[Stored items]
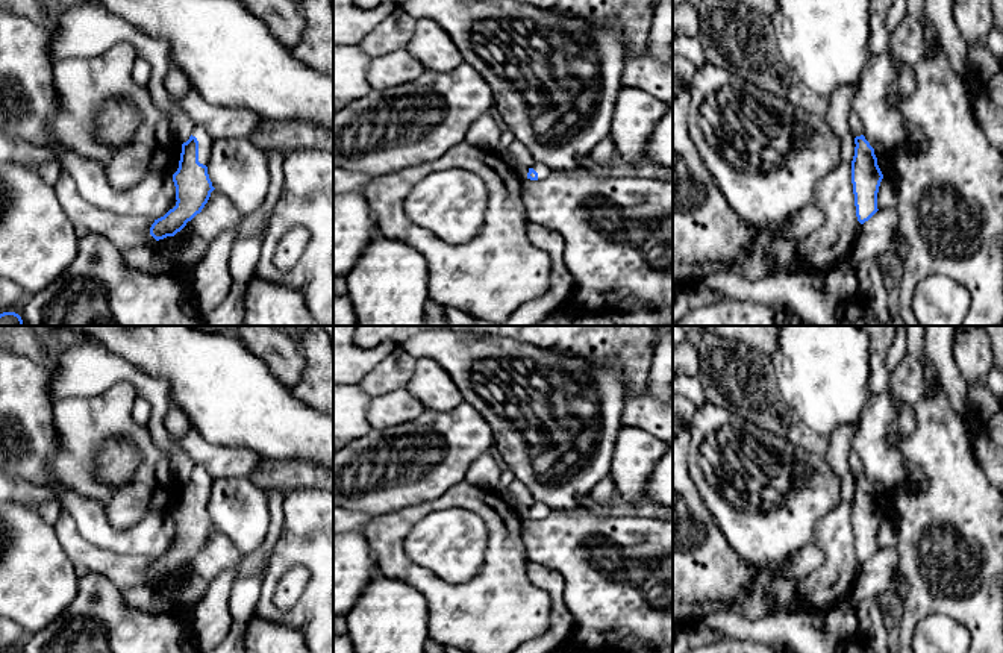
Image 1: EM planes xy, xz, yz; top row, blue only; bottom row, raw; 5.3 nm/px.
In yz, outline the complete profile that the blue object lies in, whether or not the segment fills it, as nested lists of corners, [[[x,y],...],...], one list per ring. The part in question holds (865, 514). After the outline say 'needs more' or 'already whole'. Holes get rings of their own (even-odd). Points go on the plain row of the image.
[[[864,474],[855,477],[855,495],[851,500],[851,523],[856,556],[861,564],[868,561],[877,548],[877,532],[883,514],[877,505],[874,488]]] | already whole

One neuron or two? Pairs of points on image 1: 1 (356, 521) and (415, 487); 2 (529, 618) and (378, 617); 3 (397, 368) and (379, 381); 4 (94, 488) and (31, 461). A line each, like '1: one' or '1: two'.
1: two
2: two
3: one
4: two

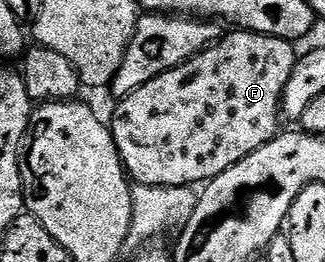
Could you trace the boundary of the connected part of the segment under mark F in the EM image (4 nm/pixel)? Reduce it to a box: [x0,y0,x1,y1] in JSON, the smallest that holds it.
[110,30,298,188]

• **Task details**: Repeat exactly the lines from the one containing "Could you trace" to the end of the records.

• **Written answer**:
Could you trace the boundary of the connected part of the segment under mark F in the EM image (4 nm/pixel)? Reduce it to a box: [x0,y0,x1,y1] in JSON, the smallest that holds it.
[110,30,298,188]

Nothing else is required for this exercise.